Records from a collection

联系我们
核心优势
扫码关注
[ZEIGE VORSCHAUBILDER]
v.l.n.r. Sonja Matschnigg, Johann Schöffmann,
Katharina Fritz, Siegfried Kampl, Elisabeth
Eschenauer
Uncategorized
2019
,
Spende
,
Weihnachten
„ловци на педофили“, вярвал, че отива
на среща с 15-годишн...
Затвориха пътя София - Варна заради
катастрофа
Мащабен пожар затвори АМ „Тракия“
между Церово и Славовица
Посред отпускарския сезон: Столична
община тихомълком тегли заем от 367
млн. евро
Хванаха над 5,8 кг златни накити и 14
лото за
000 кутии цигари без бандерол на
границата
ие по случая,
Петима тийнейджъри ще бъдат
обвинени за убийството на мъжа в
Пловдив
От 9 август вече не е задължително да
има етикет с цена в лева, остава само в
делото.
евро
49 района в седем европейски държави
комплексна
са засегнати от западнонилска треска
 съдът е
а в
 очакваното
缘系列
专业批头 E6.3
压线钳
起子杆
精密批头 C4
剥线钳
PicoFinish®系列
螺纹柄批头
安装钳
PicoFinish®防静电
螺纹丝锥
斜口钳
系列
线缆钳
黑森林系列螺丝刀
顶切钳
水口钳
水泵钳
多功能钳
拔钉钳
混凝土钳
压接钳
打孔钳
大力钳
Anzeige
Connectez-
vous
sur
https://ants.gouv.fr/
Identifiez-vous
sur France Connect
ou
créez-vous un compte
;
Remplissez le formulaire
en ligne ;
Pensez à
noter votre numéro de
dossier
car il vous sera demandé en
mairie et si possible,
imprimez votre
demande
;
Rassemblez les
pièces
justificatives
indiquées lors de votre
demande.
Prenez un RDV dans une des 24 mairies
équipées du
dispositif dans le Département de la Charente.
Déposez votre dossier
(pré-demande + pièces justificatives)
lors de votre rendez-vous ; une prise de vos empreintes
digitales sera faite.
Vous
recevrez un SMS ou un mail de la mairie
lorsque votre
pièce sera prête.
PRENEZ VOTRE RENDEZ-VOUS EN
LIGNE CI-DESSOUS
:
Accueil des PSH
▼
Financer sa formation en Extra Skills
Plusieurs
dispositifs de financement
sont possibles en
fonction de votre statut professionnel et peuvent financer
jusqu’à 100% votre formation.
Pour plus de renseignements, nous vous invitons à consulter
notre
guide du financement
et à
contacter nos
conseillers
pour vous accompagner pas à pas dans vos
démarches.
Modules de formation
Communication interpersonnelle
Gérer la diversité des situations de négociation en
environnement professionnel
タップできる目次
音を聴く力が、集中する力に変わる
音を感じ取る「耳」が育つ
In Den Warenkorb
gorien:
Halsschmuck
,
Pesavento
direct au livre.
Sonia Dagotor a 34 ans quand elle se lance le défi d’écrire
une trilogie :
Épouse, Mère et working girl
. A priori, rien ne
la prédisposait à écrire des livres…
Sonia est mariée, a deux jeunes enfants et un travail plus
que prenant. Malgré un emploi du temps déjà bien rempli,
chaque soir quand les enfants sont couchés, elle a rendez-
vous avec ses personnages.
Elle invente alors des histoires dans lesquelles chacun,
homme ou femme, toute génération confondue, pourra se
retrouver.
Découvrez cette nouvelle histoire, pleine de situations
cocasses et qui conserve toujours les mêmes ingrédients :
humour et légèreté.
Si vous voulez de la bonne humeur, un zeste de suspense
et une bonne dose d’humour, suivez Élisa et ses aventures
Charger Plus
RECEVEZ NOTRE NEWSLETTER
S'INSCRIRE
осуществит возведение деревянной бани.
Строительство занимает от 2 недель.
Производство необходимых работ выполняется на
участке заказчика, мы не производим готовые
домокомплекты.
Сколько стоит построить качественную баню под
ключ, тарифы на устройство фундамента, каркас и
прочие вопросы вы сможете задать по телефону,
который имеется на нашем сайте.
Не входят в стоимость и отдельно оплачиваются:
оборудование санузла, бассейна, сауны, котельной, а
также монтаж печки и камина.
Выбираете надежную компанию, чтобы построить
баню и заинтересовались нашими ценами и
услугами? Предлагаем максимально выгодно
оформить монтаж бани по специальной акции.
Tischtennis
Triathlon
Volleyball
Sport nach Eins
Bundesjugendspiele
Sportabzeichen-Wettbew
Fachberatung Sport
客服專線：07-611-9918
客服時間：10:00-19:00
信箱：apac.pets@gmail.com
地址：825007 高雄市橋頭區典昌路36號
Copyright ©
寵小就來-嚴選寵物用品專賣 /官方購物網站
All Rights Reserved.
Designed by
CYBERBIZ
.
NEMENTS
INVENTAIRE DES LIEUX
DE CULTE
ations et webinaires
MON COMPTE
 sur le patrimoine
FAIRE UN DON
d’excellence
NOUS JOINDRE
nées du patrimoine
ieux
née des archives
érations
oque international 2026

What is needed =
Reproduce everything from the start of the listing down to the line containing "priori, rien ne", switching "Weihnachten" to "Advent" and leaving all else unchanged.

Exercise answer =
联系我们
核心优势
扫码关注
[ZEIGE VORSCHAUBILDER]
v.l.n.r. Sonja Matschnigg, Johann Schöffmann,
Katharina Fritz, Siegfried Kampl, Elisabeth
Eschenauer
Uncategorized
2019
,
Spende
,
Advent
„ловци на педофили“, вярвал, че отива
на среща с 15-годишн...
Затвориха пътя София - Варна заради
катастрофа
Мащабен пожар затвори АМ „Тракия“
между Церово и Славовица
Посред отпускарския сезон: Столична
община тихомълком тегли заем от 367
млн. евро
Хванаха над 5,8 кг златни накити и 14
лото за
000 кутии цигари без бандерол на
границата
ие по случая,
Петима тийнейджъри ще бъдат
обвинени за убийството на мъжа в
Пловдив
От 9 август вече не е задължително да
има етикет с цена в лева, остава само в
делото.
евро
49 района в седем европейски държави
комплексна
са засегнати от западнонилска треска
 съдът е
а в
 очакваното
缘系列
专业批头 E6.3
压线钳
起子杆
精密批头 C4
剥线钳
PicoFinish®系列
螺纹柄批头
安装钳
PicoFinish®防静电
螺纹丝锥
斜口钳
系列
线缆钳
黑森林系列螺丝刀
顶切钳
水口钳
水泵钳
多功能钳
拔钉钳
混凝土钳
压接钳
打孔钳
大力钳
Anzeige
Connectez-
vous
sur
https://ants.gouv.fr/
Identifiez-vous
sur France Connect
ou
créez-vous un compte
;
Remplissez le formulaire
en ligne ;
Pensez à
noter votre numéro de
dossier
car il vous sera demandé en
mairie et si possible,
imprimez votre
demande
;
Rassemblez les
pièces
justificatives
indiquées lors de votre
demande.
Prenez un RDV dans une des 24 mairies
équipées du
dispositif dans le Département de la Charente.
Déposez votre dossier
(pré-demande + pièces justificatives)
lors de votre rendez-vous ; une prise de vos empreintes
digitales sera faite.
Vous
recevrez un SMS ou un mail de la mairie
lorsque votre
pièce sera prête.
PRENEZ VOTRE RENDEZ-VOUS EN
LIGNE CI-DESSOUS
:
Accueil des PSH
▼
Financer sa formation en Extra Skills
Plusieurs
dispositifs de financement
sont possibles en
fonction de votre statut professionnel et peuvent financer
jusqu’à 100% votre formation.
Pour plus de renseignements, nous vous invitons à consulter
notre
guide du financement
et à
contacter nos
conseillers
pour vous accompagner pas à pas dans vos
démarches.
Modules de formation
Communication interpersonnelle
Gérer la diversité des situations de négociation en
environnement professionnel
タップできる目次
音を聴く力が、集中する力に変わる
音を感じ取る「耳」が育つ
In Den Warenkorb
gorien:
Halsschmuck
,
Pesavento
direct au livre.
Sonia Dagotor a 34 ans quand elle se lance le défi d’écrire
une trilogie :
Épouse, Mère et working girl
. A priori, rien ne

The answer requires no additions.